Render every line of the records below as a numbered list, skipping blank lines. Leave the pictures out of your answer.

::: EXCERPTED RECORDS :::

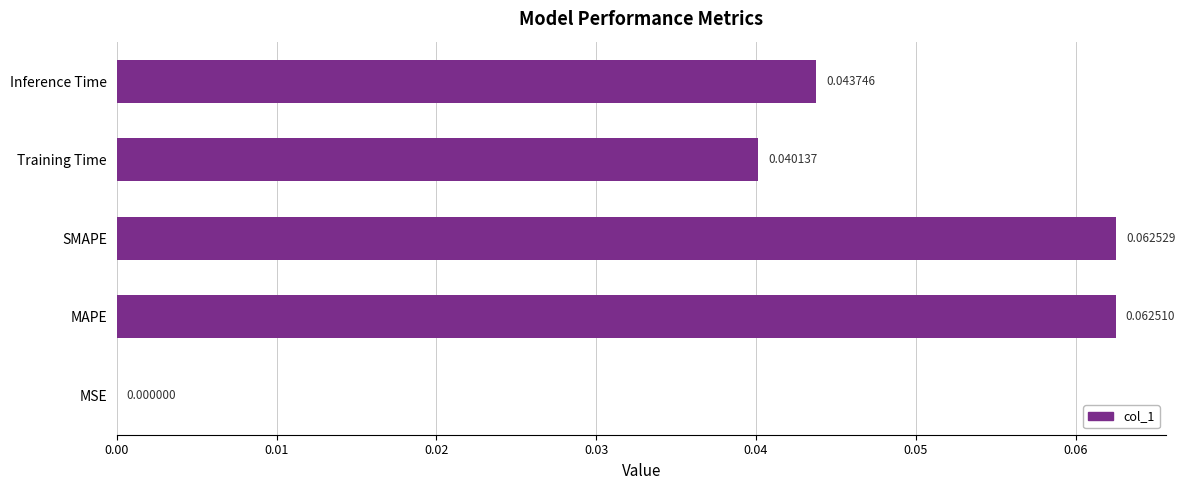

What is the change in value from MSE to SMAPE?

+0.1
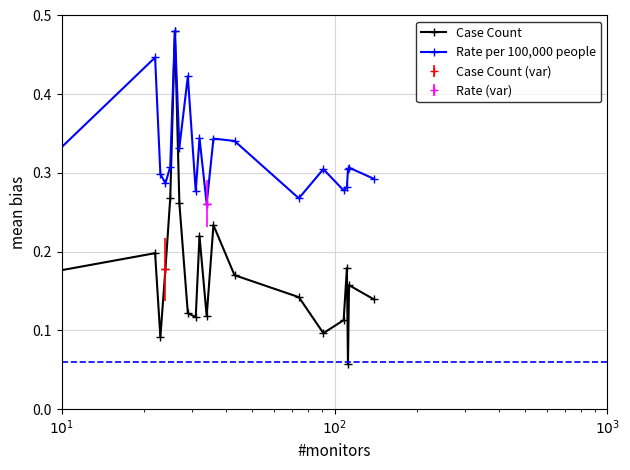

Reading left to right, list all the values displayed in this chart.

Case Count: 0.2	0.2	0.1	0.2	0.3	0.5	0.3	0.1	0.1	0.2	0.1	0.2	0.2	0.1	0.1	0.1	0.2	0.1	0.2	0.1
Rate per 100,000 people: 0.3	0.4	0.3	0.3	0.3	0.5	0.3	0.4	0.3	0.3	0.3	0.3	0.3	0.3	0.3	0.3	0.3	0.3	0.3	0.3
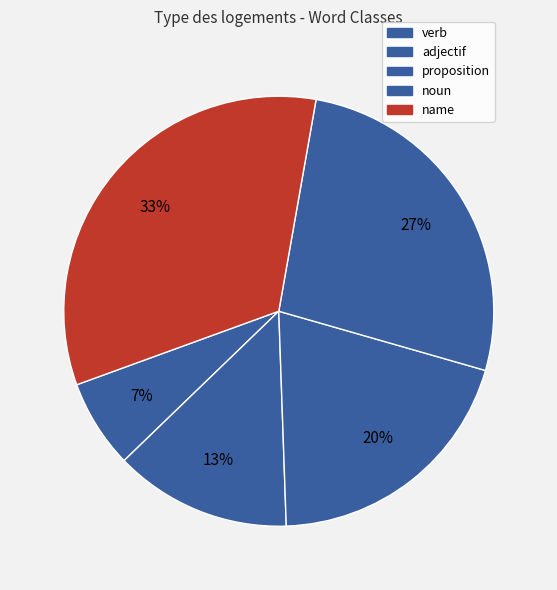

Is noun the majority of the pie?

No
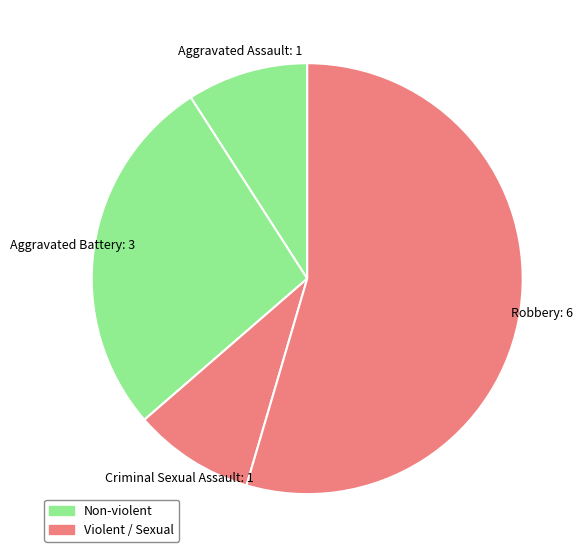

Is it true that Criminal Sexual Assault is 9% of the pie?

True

:::

◆ TASK RESULT ◆
1. What is the change in value from MSE to SMAPE?
2. +0.1
3. Reading left to right, list all the values displayed in this chart.
4. Case Count: 0.2	0.2	0.1	0.2	0.3	0.5	0.3	0.1	0.1	0.2	0.1	0.2	0.2	0.1	0.1	0.1	0.2	0.1	0.2	0.1
5. Rate per 100,000 people: 0.3	0.4	0.3	0.3	0.3	0.5	0.3	0.4	0.3	0.3	0.3	0.3	0.3	0.3	0.3	0.3	0.3	0.3	0.3	0.3
6. Is noun the majority of the pie?
7. No
8. Is it true that Criminal Sexual Assault is 9% of the pie?
9. True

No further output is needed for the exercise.